In later periods Ištaran was worshiped in the treasury of the Ešarra temple in Assur. Assyrians also intervened a number of times in the religious affairs of Der, and repeatedly carried off and returned the statue of Ištaran in order to ensure the loyalty of local inhabitants. During the reign of Shamshi-Adad V, statues of the deities of Der, including Ištaran, as well as Šarrat-Deri, Mār-bīti, Urkitum, Saĝkud of Bubê and others, were seized by the Assyrian army which attacked the city, as documented in a letter of this king addressed to the god Ashur. They were later returned by Adad-nirari III. The city god was however subsequently taken away once more on the orders of Sennacherib to punish the local population for their earlier support of the Elamite king Ḫallušu-Inšušinak, who campaigned in Mesopotamia against Aššur-nādin-šumi, the Assyrian ruler's son and governor of Babylonia. However, he was once again returned when Esarhaddon ascended to the throne, which was a part of a broader process of reversal of his predecessor's policy towards southern cities. He also renovated the Edmigalkalamma, which was damaged in an Elamite invasion during the reign of Enlil-nadin-šumi. Esarhaddon's efforts were subsequently continued by his son Ashurbanipal, as documented in three texts from Nineveh. Most likely the work in Der was stretched over the course of multiple years, starting before 652 BCE and concluding at some point between 647 and 645 BCE. A text from Ashurbanipal's reign also mentions Ištaran (under the name Anu Rabû) as one of the deities who aided this king during a campaign against Elam (653 BCE) alongside Ashur, Lugal-asal, Marduk, Nabu and Shamash.

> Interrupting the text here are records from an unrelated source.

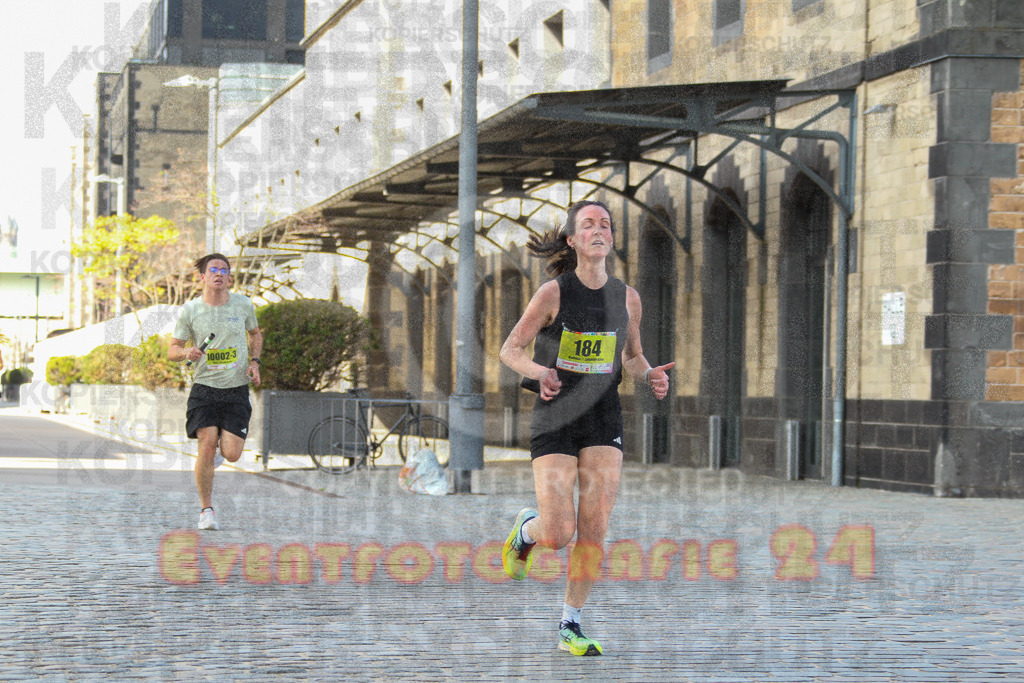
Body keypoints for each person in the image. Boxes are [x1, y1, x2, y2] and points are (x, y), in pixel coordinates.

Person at [499, 200, 674, 656]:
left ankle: (570, 624)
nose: (599, 229)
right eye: (588, 224)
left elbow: (631, 357)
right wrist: (540, 373)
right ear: (574, 240)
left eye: (606, 224)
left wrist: (651, 374)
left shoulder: (627, 298)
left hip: (602, 417)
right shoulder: (553, 294)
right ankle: (526, 532)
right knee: (558, 532)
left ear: (611, 238)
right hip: (556, 415)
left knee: (593, 528)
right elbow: (511, 350)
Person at [169, 253, 262, 531]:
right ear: (203, 277)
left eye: (224, 270)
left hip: (235, 388)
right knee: (206, 445)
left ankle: (220, 454)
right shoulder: (191, 310)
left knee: (232, 453)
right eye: (213, 270)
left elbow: (255, 335)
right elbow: (173, 350)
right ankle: (206, 510)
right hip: (205, 388)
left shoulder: (243, 305)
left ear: (229, 276)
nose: (219, 274)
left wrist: (255, 362)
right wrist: (188, 351)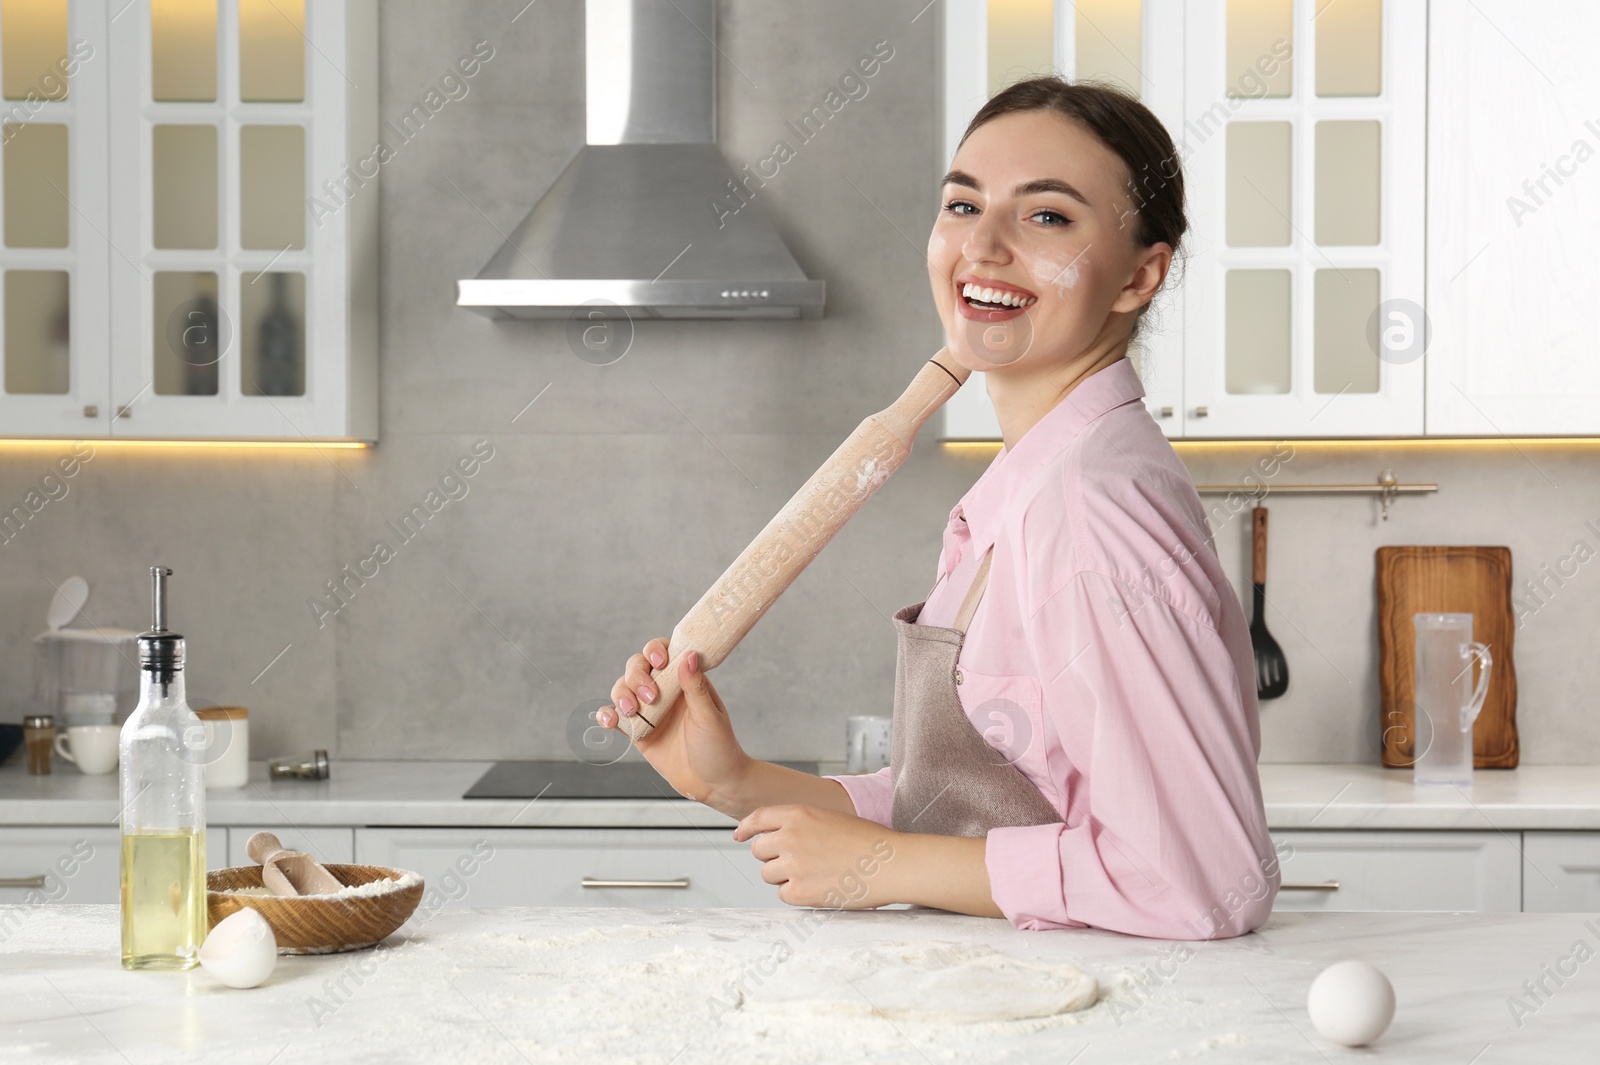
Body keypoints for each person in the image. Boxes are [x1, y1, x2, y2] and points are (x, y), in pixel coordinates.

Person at [595, 76, 1278, 940]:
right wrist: (731, 778)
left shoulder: (1094, 509)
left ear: (1139, 276)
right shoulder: (1028, 486)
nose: (982, 247)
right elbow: (970, 805)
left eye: (1047, 217)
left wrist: (884, 869)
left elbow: (1206, 878)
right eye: (962, 204)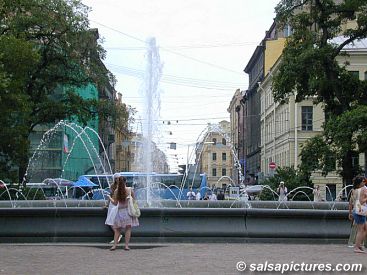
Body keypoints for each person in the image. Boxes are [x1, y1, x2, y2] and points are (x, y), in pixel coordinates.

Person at [105, 176, 139, 251]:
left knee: (117, 230)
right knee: (128, 229)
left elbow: (114, 203)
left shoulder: (116, 191)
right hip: (128, 212)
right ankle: (126, 246)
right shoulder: (130, 190)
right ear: (125, 181)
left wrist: (109, 198)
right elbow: (134, 201)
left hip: (119, 212)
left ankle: (114, 246)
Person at [350, 175, 367, 253]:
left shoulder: (356, 189)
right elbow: (361, 201)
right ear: (360, 183)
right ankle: (357, 247)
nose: (365, 182)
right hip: (360, 211)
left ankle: (358, 244)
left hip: (357, 210)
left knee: (364, 228)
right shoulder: (362, 189)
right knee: (361, 230)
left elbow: (352, 202)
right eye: (364, 181)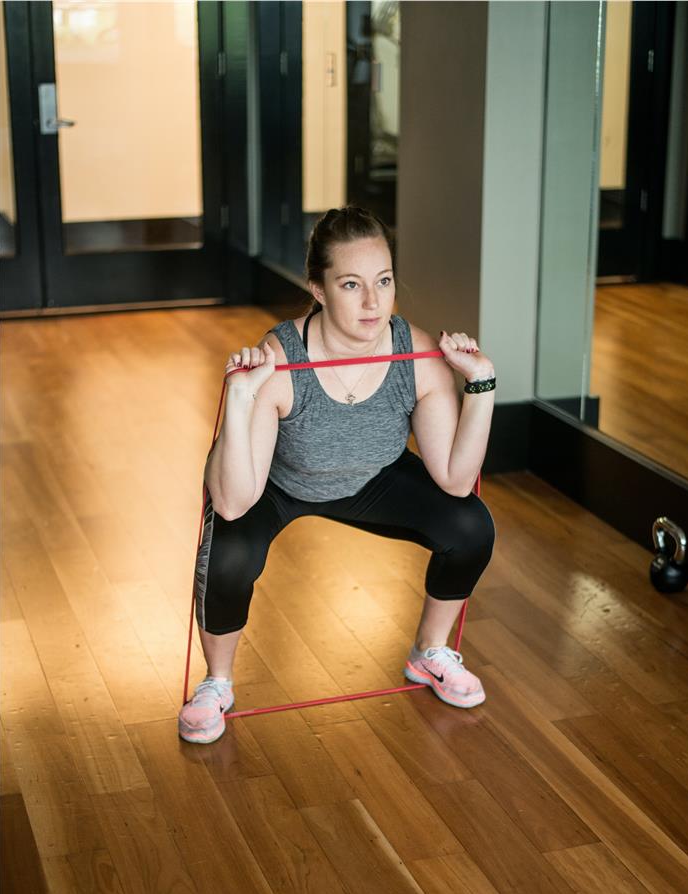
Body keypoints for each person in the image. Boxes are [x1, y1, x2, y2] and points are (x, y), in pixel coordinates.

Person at [179, 206, 497, 743]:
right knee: (230, 553)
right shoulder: (281, 357)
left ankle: (430, 653)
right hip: (277, 482)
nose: (374, 302)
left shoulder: (417, 354)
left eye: (384, 281)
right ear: (319, 289)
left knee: (471, 527)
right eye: (351, 284)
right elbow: (234, 501)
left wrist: (481, 385)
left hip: (371, 478)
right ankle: (217, 682)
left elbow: (456, 481)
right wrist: (240, 396)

Ištaran most likely continued to be worshiped in Der until the city was deserted in either the Seleucid or Parthian period. While in the past it was assumed that theophoric names invoking him stopped being used after the Kassite period, more recent research shows that scribes from Der still bore such names in the late first millennium BCE.

==Mythology==
A fragmentary text known Abu Salabikh and Ebla mentions a group consisting of Shamash, Ištaran, the river god ^{d}ÍD and Nammu. The connection between Ištaran and Shamash was based on their shared association with justice, and later recurs for example in inscriptions of Gudea. Like them, ^{d}ÍD was a divine judge, and Nammu's presence might be the result of association between him and this goddess attested elsewhere.

The Hymn to Nanshe mentions Ištaran in his role of a divine judge, possibly in association with Ningishzida.

Ištaran is also mentioned in the Epic of Erra, where he forsakes the inhabitants of Der after they start acting violently. He is also the only deity to resist Erra's destructive rampage.

A Neo-Assyrian copy of a lament originally dealing only with the death of Damu contains the names of nine deities who met the same fate, including Ištaran.